Bob's links are good and Axminster is reasonably handy. OK, having spent time in South Devon I know North Devon and North Somerset are a fair trek away. 
US ones would be the wrong voltage anyway. 
I would have thought that your local electrical wholesaler could order up NVR switches if they haven't got them in stock. All the schools workshops I've seen use them and so do commercial ones. RS Components surely list them.
Welcome to rswww.com

Cheers

Peter


----------



## Barreller (Jun 1, 2009)

Hi Guys and thanks for the replies. What I didn't say, as this is a US forum, is that my router is 110 volt.

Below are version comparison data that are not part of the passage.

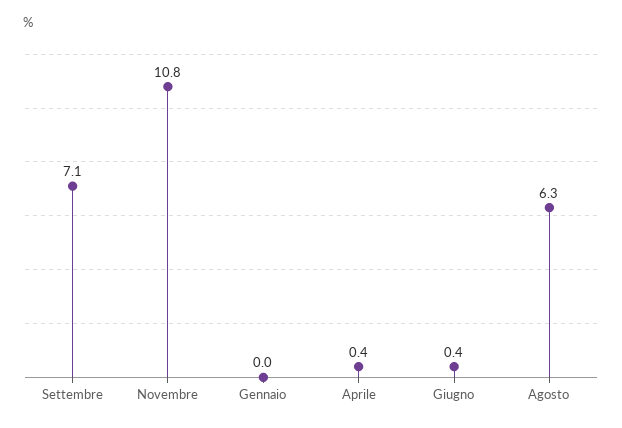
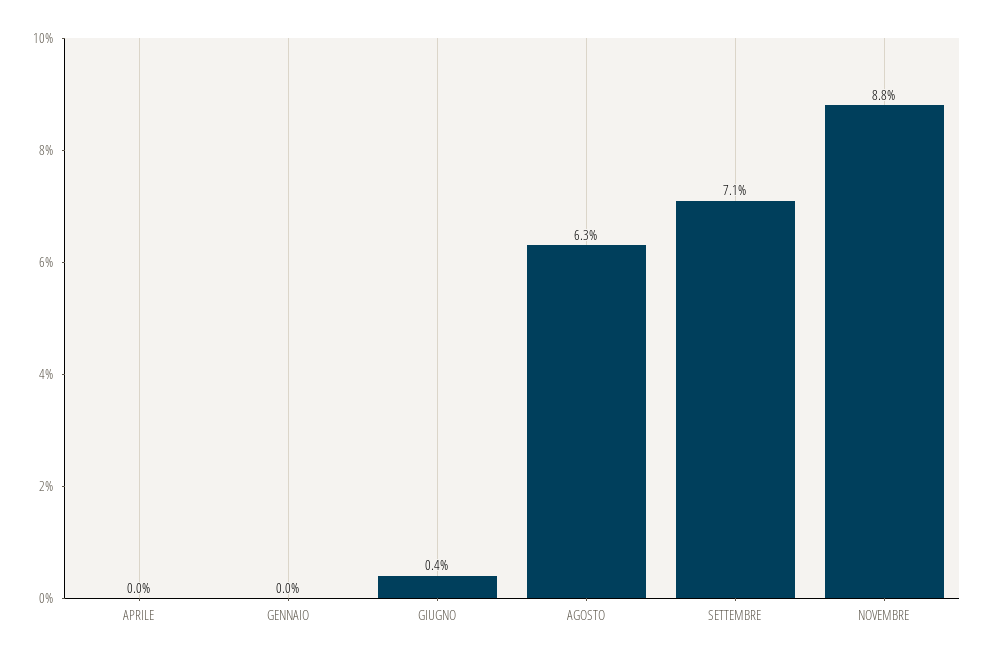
  {
    "Settembre": 7.1,
-   "Novembre": 10.8,
+   "Novembre": 8.8,
    "Gennaio": 0,
-   "Aprile": 0.4,
+   "Aprile": 0,
    "Giugno": 0.4,
    "Agosto": 6.3
  }

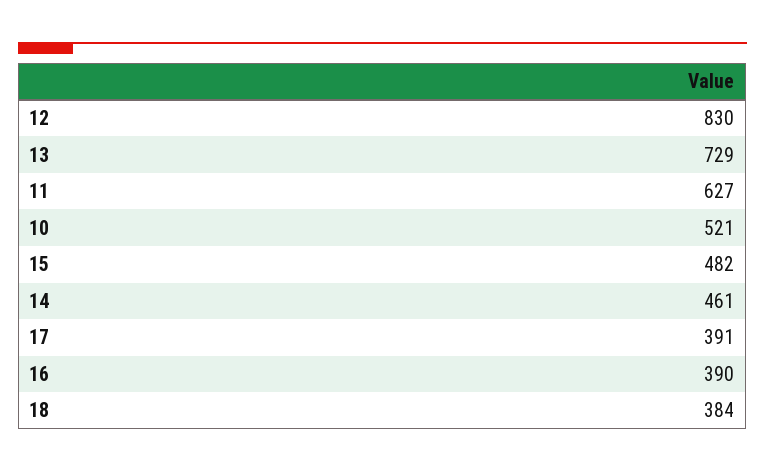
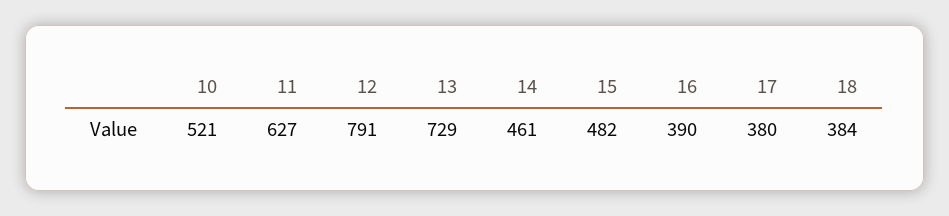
  {
-   "12": 830,
+   "12": 791,
    "13": 729,
    "11": 627,
    "10": 521,
    "15": 482,
    "14": 461,
-   "17": 391,
+   "17": 380,
    "16": 390,
    "18": 384
  }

Axminster (or "Toys for Boys" as it is known around here) only do a 240 volt version.

Steve


----------



## Mike Wingate (Apr 26, 2009)

I got mine from Charnwood W025 Nvr Switch, For Use With Any Router Table CNWW025 from Wokingham Tools
There should be no problem running a 110v tool from it as it is lower powered and still should take the amps.


----------



## Barreller (Jun 1, 2009)

Thanks Mike.

I emailed Charnwood and they replied that their switch is only for 240volts. Incidentally the DW625EL is 1850 watts so at 110 volts the current is more than double that at 240 volt for the same power (I'm not sure that you can do a simple Ohms law on this but it has to be close!) It seems that the only one available generally in the UK is the Trend one at £80 which seems a bit steep for a switch!! I'm still looking.

Steve


----------